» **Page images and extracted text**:

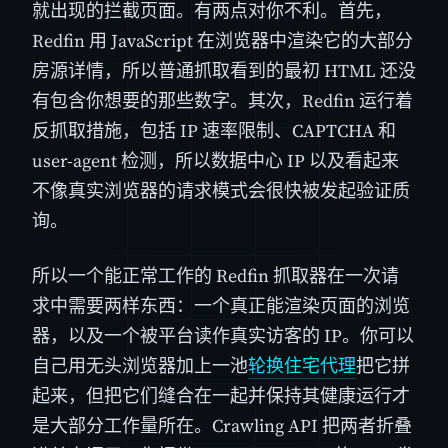
就出现的拦截页面。有两点对你不利。首先，
Redfin 用 JavaScript 在浏览器中渲染它的大部分
房源详情，所以普通抓取看到的最初 HTML 还没
有包含你想要的那些数字。其次，Redfin 运行着
反抓取措施，包括 IP 速率限制、CAPTCHA 和
user-agent 检测，所以数据中心 IP 以及看起来
不像真实浏览器的请求模式会很快被发起验证质
询。
所以一个能正常工作的 Redfin 抓取器在一次请
求中需要两样东西：一个真正能渲染页面的浏览
器，以及一个被平台读作真实访客的 IP。你可以
自己用无头浏览器加上一池
轮换住宅代理
把它拼
起来，但把它们缝合在一起并保持其健康运行才
是大部分工作量所在。Crawling API 把两者折叠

» **Your assignment**:
Reproduce only the lines between the line containing "自己用无头浏览器加上一池" and the last line of the records, those two lines included, exactly.

» **Your solution**:
自己用无头浏览器加上一池
轮换住宅代理
把它拼
起来，但把它们缝合在一起并保持其健康运行才
是大部分工作量所在。Crawling API 把两者折叠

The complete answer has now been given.